The trunk of a tree floats in water, sinking to 4/5 of its volume. If a buoyant force equal to 980N
The trunk of a tree floats in water, sinking to 4/5 of its volume. If a buoyant force equal to 980N acts on it, then the volume of the barrel?
Vp = 4 * V / 5.
Fв = 980 N.
g = 9.8 m / s2.
ρ = 1000 kg / m3.
V -?
m -?
Since the trunk of a tree floats in water, it is in a state of equilibrium. This means that the effect of forces on him is compensated. The force of gravity m * g is balanced by the buoyancy force of Archimedes Fw: Fw = m * g.
The buoyancy force of Archimedes Fв is determined by the formula: Fв = ρ * g * Vп.

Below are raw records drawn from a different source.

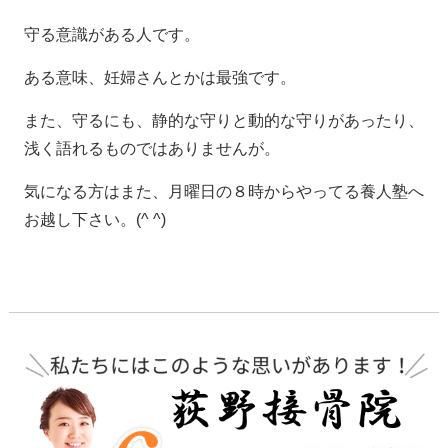
守る意識がある人です。
ある意味、妊婦さんとかは最強です。
また、守るにも、静的な守りと動的な守りがあったり、
浅く語れるものではありませんが。
気になる方はまた、月曜日の８時からやってる養人塾へ
お越し下さい。(^ ^)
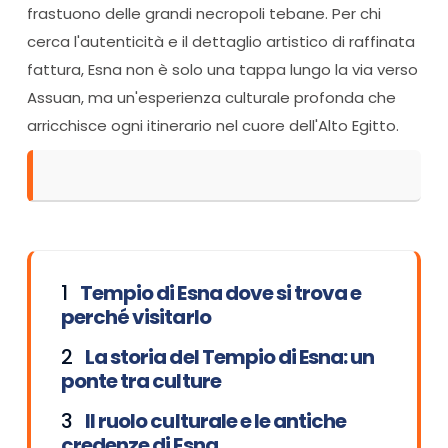
frastuono delle grandi necropoli tebane. Per chi
cerca l'autenticità e il dettaglio artistico di raffinata
fattura, Esna non è solo una tappa lungo la via verso
Assuan, ma un'esperienza culturale profonda che
arricchisce ogni itinerario nel cuore dell'Alto Egitto.
Tempio di Esna dove si trova e
perché visitarlo
La storia del Tempio di Esna: un
ponte tra culture
Il ruolo culturale e le antiche
credenze di Esna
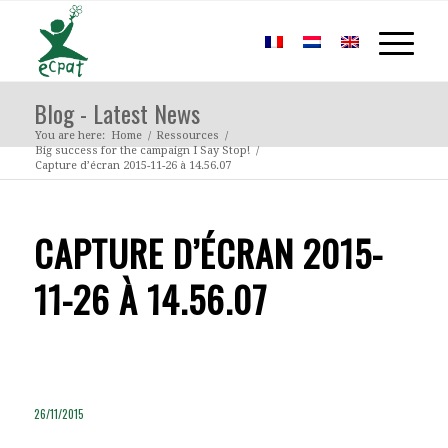
Blog - Latest News
You are here:
Home
/
Ressources
/
Big success for the campaign I Say Stop!
/
Capture d’écran 2015-11-26 à 14.56.07
CAPTURE D’ÉCRAN 2015-
11-26 À 14.56.07
26/11/2015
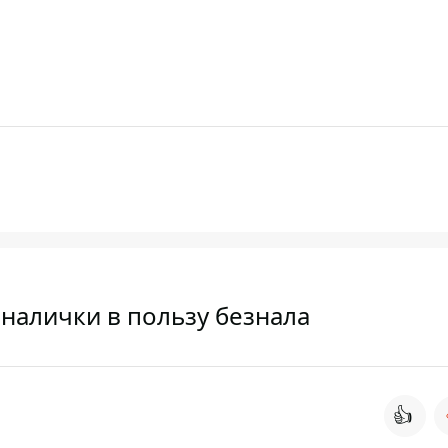
 налички в пользу безнала
👍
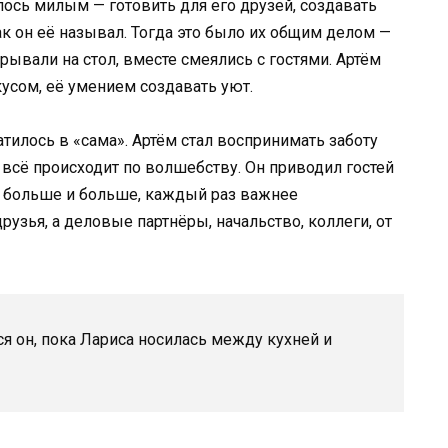
алось милым — готовить для его друзей, создавать
к он её называл. Тогда это было их общим делом —
ывали на стол, вместе смеялись с гостями. Артём
кусом, её умением создавать уют.
тилось в «сама». Артём стал воспринимать заботу
 всё происходит по волшебству. Он приводил гостей
 больше и больше, каждый раз важнее
рузья, а деловые партнёры, начальство, коллеги, от
я он, пока Лариса носилась между кухней и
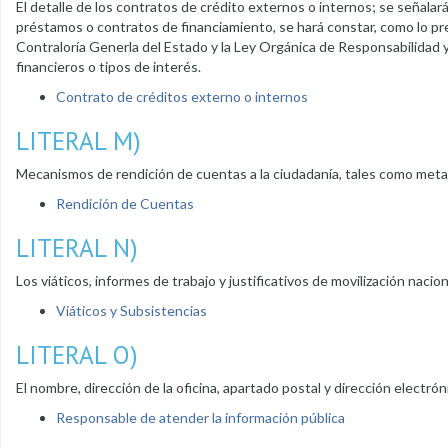
El detalle de los contratos de crédito externos o internos; se señala
préstamos o contratos de financiamiento, se hará constar, como lo pre
Contraloría Generla del Estado y la Ley Orgánica de Responsabilidad y
financieros o tipos de interés.
Contrato de créditos externo o internos
LITERAL M)
Mecanismos de rendición de cuentas a la ciudadanía, tales como met
Rendición de Cuentas
LITERAL N)
Los viáticos, informes de trabajo y justificativos de movilización nacio
Viáticos y Subsistencias
LITERAL O)
El nombre, dirección de la oficina, apartado postal y dirección electró
Responsable de atender la información pública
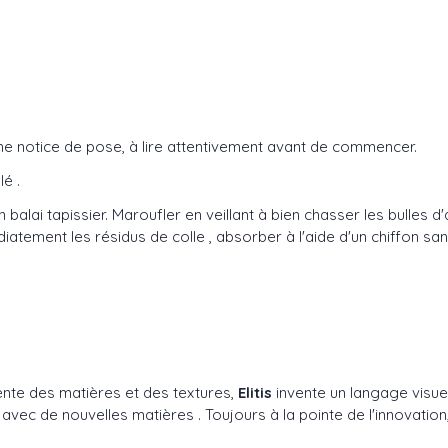
une notice de pose, à lire attentivement avant de commencer.
lé .
 balai tapissier. Maroufler en veillant à bien chasser les bulles
iatement les résidus de colle , absorber à l'aide d'un chiffon sa
ente des matières et des textures,
Elitis
invente un langage visuel
 de nouvelles matières . Toujours à la pointe de l'innovation, 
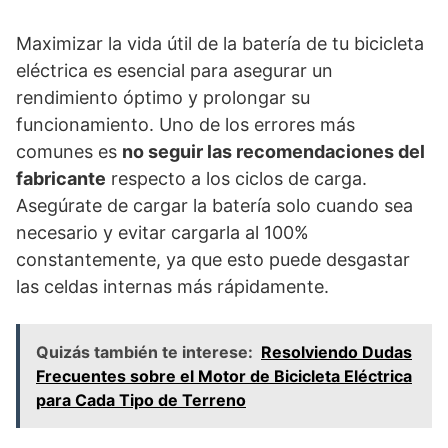
Maximizar la vida útil de la batería de tu bicicleta
eléctrica es esencial para asegurar un
rendimiento óptimo y prolongar su
funcionamiento. Uno de los errores más
comunes es
no seguir las recomendaciones del
fabricante
respecto a los ciclos de carga.
Asegúrate de cargar la batería solo cuando sea
necesario y evitar cargarla al 100%
constantemente, ya que esto puede desgastar
las celdas internas más rápidamente.
Quizás también te interese:
Resolviendo Dudas
Frecuentes sobre el Motor de Bicicleta Eléctrica
para Cada Tipo de Terreno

Where ρ is the density of the fluid in which the body is immersed, g is the acceleration of gravity, Vp is the volume of the immersed part of the body in the fluid.
We express the mass of the tree trunk m by the formula: m = V * ρd, where ρd is the density of the tree.
ρ * g * Vп = V * ρд.
ρд = ρ * g * Vп / V = ρ * g * 4 * V / 5 * V = ρ * g * 4 * / 5.
ρd = 1000 kg / m3 * 9.8 m / s2 * 4/5 = 7840 kg / m3.
Vп = Fв / ρ * g.
Vp = 980 N / 9.8 m / s2 * 1000 kg / m3 = 0.1 m3.
V = 5 * Vp / 4.
V = 5 * 0.1 m3 / 4 = 0.125 m3.
m = 0.125 m3 * 7840 kg / m3 = 980 kg.
Answer: the log has a mass m = 980 kg and a volume V = 0.125 m3.